#### RECORDS

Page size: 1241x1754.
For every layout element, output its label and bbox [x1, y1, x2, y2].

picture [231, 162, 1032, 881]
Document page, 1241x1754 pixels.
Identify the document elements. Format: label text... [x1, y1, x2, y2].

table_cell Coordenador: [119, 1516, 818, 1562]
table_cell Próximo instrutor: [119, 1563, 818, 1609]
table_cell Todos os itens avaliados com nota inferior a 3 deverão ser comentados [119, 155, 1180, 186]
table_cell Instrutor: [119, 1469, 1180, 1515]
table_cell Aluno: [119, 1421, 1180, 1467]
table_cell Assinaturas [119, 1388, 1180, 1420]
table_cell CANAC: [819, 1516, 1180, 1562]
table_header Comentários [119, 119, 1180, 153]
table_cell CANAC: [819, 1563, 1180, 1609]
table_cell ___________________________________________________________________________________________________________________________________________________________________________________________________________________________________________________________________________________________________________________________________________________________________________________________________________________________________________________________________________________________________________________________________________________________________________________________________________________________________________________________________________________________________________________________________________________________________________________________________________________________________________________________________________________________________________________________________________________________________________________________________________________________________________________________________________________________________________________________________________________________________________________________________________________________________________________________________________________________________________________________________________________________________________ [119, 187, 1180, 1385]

########

* _DESCRIPTION OF THE TASK_
Only the lines from the start of the data to the line holding "Document page, 1241x1754 pixels." are wanted; return them exactly, both ends included.

* _OUTPUT BELOW_
Page size: 1241x1754.
For every layout element, output its label and bbox [x1, y1, x2, y2].

picture [231, 162, 1032, 881]
Document page, 1241x1754 pixels.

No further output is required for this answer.